■ **Request**
Your job is to set down the stretch of entries that opens with the line containing "Voilà, nous y" and closes with the line containing "issue de la recherche de la Nasa". Keep both end lines, copy each exactly, and add nothing.
· · · · ·
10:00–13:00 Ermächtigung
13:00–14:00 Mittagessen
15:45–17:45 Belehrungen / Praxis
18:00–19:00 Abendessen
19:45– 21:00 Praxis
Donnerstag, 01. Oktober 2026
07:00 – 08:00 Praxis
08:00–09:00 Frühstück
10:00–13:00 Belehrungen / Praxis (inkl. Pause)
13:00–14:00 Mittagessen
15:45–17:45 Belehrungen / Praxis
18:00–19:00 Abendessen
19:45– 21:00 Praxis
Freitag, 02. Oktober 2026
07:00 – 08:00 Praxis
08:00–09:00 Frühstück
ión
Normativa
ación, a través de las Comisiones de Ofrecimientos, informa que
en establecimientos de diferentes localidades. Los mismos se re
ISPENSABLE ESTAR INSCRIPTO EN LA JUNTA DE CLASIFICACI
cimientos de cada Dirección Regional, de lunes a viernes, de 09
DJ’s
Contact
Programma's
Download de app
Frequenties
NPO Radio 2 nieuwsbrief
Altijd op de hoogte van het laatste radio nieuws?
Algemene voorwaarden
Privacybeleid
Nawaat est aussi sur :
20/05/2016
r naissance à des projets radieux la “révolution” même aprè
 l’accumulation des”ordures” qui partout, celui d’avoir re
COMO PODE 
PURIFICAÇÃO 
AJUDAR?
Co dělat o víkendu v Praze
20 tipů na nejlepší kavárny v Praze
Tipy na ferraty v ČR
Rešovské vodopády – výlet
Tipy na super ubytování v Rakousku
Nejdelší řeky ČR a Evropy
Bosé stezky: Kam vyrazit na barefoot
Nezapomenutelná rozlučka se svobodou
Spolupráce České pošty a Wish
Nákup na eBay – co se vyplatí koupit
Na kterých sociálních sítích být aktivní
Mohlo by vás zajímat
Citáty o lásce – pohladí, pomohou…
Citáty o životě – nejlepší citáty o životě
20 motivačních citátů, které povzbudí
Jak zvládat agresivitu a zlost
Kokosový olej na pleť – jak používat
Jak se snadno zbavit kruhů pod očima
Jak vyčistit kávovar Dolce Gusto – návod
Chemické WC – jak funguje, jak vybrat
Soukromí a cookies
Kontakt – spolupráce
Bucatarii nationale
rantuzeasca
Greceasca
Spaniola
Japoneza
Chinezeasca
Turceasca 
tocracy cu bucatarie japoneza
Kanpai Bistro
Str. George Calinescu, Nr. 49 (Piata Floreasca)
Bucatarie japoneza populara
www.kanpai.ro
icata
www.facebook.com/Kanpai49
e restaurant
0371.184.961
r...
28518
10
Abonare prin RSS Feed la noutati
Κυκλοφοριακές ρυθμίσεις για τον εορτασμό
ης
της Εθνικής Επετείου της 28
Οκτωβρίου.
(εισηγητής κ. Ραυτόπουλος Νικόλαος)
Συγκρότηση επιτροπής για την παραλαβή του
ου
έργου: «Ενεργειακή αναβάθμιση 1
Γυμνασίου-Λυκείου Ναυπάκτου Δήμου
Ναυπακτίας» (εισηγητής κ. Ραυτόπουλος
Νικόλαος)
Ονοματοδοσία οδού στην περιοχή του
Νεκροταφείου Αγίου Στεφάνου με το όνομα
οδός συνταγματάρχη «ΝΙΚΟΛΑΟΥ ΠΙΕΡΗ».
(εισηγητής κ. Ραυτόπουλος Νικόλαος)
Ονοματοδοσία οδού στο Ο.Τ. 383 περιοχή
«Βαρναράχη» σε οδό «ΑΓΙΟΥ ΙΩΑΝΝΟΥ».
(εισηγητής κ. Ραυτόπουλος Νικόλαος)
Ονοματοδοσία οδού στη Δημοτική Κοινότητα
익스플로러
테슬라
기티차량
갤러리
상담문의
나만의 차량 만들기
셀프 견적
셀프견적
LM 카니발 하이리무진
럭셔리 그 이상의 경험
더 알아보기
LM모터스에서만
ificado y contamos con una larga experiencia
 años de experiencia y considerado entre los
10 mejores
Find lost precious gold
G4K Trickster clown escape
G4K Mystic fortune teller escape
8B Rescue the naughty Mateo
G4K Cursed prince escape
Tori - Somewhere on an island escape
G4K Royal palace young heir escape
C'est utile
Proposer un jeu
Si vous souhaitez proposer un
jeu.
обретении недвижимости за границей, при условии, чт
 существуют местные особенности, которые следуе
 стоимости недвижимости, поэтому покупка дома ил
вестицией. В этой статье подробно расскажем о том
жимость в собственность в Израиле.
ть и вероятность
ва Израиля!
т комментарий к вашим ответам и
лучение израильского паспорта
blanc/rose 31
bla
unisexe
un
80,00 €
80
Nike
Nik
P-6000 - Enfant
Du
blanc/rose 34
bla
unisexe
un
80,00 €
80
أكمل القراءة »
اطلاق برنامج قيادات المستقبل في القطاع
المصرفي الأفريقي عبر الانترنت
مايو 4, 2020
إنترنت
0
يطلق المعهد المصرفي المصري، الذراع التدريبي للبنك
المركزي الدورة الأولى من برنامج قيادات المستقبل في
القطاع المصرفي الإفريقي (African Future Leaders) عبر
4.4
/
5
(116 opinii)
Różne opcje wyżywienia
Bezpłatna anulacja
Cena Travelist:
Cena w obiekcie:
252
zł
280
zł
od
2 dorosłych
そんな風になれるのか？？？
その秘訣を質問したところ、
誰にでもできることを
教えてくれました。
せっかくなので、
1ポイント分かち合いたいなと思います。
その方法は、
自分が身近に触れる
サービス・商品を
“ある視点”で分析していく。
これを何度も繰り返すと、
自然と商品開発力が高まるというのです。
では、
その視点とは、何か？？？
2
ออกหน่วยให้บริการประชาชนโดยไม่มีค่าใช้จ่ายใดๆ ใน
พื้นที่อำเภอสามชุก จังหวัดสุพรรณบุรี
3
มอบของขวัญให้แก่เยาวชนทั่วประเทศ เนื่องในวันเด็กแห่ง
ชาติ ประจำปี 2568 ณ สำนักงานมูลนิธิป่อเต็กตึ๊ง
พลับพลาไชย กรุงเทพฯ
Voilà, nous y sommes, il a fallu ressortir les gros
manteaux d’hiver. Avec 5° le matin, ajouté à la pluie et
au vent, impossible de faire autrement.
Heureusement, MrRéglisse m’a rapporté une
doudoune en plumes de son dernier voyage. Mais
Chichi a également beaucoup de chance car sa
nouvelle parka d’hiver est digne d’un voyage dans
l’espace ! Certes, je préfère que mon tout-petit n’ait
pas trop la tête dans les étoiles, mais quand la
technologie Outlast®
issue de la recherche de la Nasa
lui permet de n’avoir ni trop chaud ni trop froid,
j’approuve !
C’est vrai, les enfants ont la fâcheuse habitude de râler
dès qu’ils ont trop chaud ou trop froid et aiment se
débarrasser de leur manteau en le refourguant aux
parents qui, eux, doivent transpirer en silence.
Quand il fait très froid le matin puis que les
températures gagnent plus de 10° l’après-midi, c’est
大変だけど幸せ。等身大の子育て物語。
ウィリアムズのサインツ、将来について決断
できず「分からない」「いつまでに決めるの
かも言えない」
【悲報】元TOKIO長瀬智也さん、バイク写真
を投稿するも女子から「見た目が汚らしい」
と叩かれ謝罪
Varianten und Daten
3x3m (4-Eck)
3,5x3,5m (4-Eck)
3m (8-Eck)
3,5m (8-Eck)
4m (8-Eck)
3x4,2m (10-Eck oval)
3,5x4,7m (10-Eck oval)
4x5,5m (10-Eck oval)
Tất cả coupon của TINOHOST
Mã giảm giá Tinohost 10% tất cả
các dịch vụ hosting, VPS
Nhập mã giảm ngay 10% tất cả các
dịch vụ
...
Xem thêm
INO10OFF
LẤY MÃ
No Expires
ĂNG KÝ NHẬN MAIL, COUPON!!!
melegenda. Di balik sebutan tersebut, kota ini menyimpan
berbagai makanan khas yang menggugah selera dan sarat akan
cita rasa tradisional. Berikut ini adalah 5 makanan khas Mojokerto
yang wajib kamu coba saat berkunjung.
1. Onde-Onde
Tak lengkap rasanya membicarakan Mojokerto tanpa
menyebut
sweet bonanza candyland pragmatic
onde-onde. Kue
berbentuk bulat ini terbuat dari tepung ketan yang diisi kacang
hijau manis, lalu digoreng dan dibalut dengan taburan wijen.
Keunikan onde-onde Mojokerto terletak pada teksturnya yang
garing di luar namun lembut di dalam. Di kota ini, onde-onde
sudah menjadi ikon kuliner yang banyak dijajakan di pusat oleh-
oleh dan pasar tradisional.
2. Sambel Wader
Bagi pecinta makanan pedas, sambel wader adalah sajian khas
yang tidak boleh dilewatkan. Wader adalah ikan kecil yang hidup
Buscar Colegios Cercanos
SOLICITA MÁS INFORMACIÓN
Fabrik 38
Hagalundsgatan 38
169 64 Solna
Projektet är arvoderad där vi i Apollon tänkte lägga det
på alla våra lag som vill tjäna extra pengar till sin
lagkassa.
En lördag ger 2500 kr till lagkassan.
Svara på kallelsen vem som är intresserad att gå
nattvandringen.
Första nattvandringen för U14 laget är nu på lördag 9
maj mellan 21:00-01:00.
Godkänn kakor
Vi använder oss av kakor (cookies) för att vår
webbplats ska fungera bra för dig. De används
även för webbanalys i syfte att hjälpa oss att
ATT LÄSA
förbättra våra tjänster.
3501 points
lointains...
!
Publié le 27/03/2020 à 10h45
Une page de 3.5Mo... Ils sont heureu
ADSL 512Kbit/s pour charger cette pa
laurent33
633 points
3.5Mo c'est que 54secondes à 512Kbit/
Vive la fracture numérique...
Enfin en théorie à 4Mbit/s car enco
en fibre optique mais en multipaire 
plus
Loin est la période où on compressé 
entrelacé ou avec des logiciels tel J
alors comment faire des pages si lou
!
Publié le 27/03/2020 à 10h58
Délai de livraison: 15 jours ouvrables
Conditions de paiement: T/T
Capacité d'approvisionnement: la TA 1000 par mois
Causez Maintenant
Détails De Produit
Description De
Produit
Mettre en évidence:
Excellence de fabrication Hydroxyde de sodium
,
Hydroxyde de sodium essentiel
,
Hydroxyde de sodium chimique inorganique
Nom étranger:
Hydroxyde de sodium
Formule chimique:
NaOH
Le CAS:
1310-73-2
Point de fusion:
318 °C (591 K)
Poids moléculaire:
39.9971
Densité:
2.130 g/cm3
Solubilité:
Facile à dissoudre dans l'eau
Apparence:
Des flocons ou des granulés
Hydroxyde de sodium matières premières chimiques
· · · · ·
■ **Final answer**
Voilà, nous y sommes, il a fallu ressortir les gros
manteaux d’hiver. Avec 5° le matin, ajouté à la pluie et
au vent, impossible de faire autrement.
Heureusement, MrRéglisse m’a rapporté une
doudoune en plumes de son dernier voyage. Mais
Chichi a également beaucoup de chance car sa
nouvelle parka d’hiver est digne d’un voyage dans
l’espace ! Certes, je préfère que mon tout-petit n’ait
pas trop la tête dans les étoiles, mais quand la
technologie Outlast®
issue de la recherche de la Nasa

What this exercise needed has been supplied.